- [Work item]:
Once the line containing "mouse_move(145, 365)" is found, retype it and each line after it through the last entry below, word for word, and nothing else.

- [Extracted entries]:
──────────
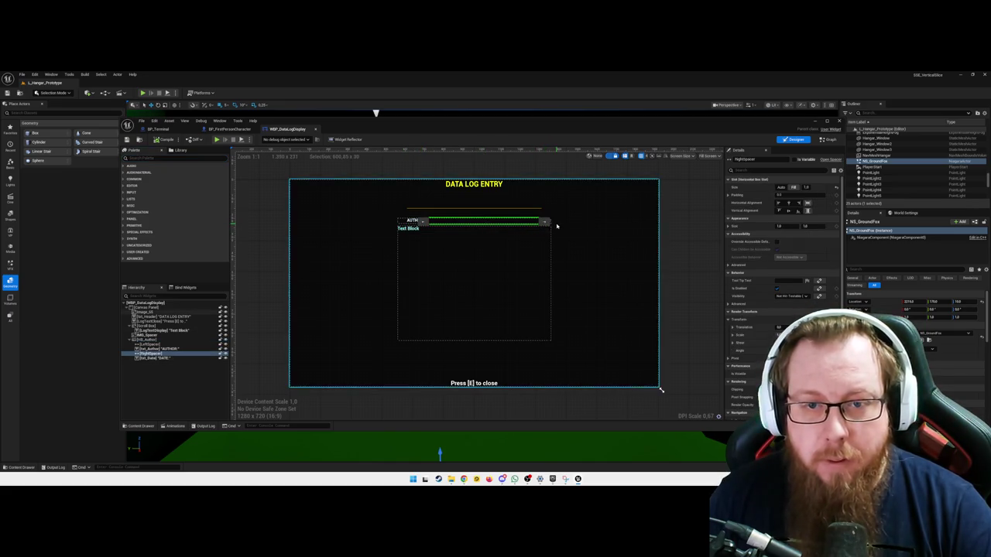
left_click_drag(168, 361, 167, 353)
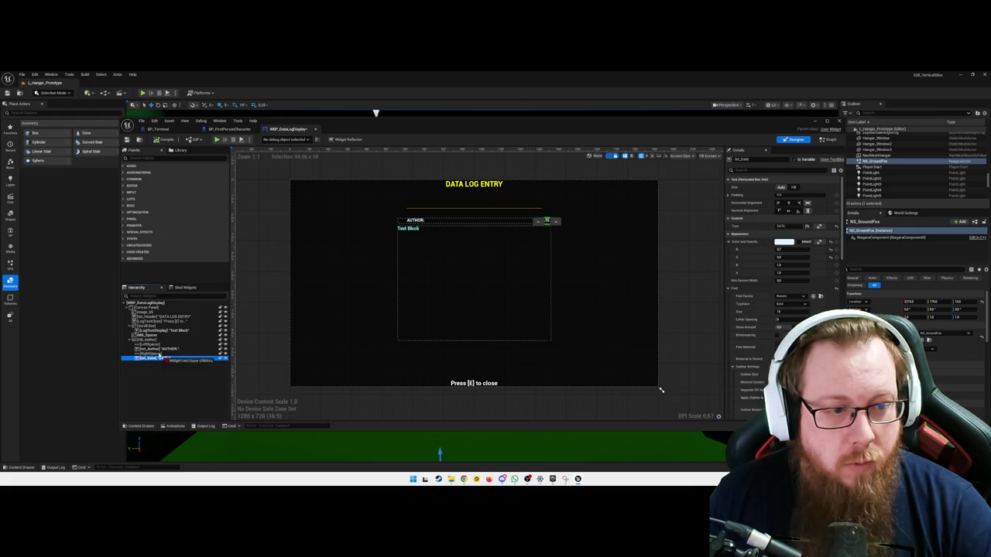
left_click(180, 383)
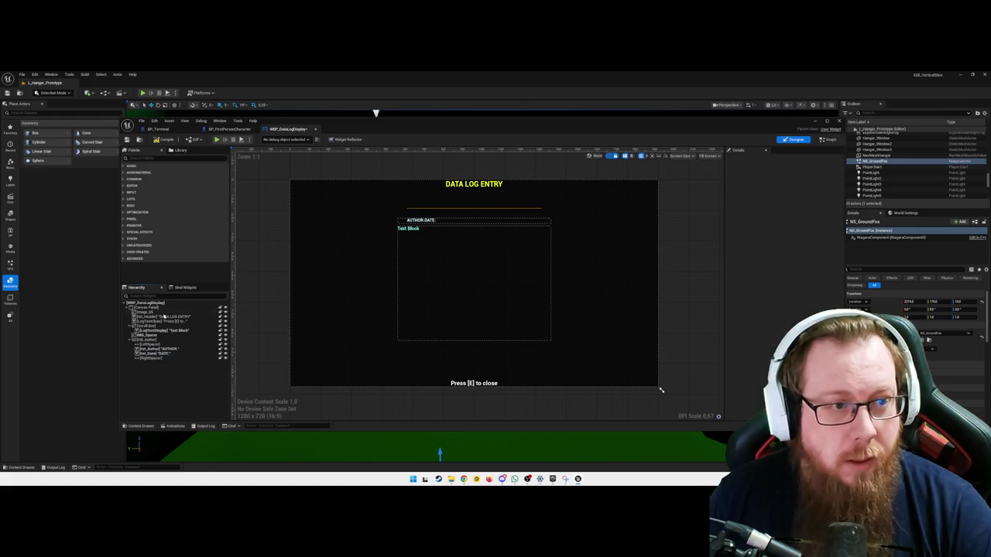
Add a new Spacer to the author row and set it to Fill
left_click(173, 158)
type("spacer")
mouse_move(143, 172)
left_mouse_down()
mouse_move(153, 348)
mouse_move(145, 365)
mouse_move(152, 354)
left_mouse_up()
──────────
- [Task output]:
mouse_move(145, 365)
mouse_move(152, 354)
left_mouse_up()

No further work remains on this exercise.